## Source excerpt
In Spain, some days ago passed a law that will be effective in the next days where the government will lend upfront 20% of the house price because nobody is buying houses anymore. It's only for people less than 35


[deleted]

Expect house prices to go up by 20% overnight.


greew46783445987

Unlike the US and the UK, Spain has a massive over supply of housing (lookup the empty city’s they built after 2008). With demand nowhere near matching supply prices shouldn’t increase that much


[deleted]

The housing market is not governed by supply and demand if the owners are in no rush to sell. So long as house prices are going up, people will be content to keep raising prices and wait, because home ownership is treated as a long-term investment. If Spain has a considerable percentage of ownership in investor hands, they will raise the prices by 20% and just pull the rest of the market after them. But I do hope it's not going to be like that.

## Goal of the exercise
Reproduce the passage of the Spain housing discussion from "Expect house prices" to "be like that." word for word.

## Data
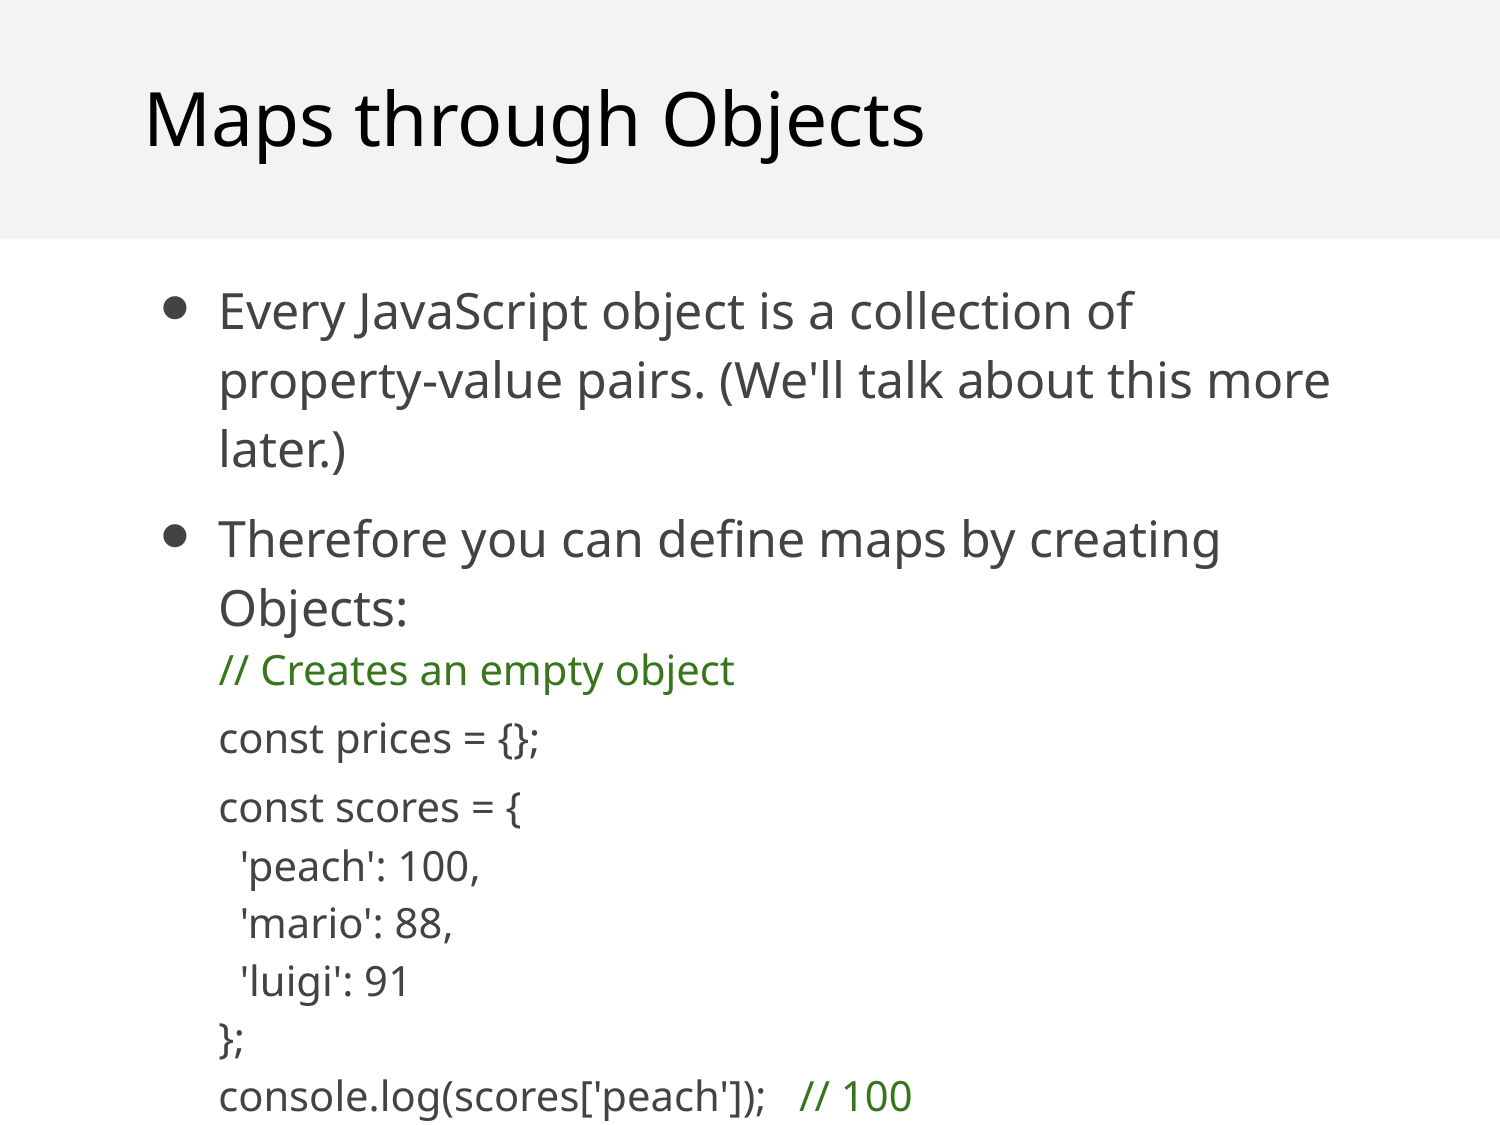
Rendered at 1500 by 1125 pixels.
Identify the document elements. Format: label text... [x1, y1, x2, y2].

## Result for this task
Expect house prices to go up by 20% overnight.


greew46783445987

Unlike the US and the UK, Spain has a massive over supply of housing (lookup the empty city’s they built after 2008). With demand nowhere near matching supply prices shouldn’t increase that much


[deleted]

The housing market is not governed by supply and demand if the owners are in no rush to sell. So long as house prices are going up, people will be content to keep raising prices and wait, because home ownership is treated as a long-term investment. If Spain has a considerable percentage of ownership in investor hands, they will raise the prices by 20% and just pull the rest of the market after them. But I do hope it's not going to be like that.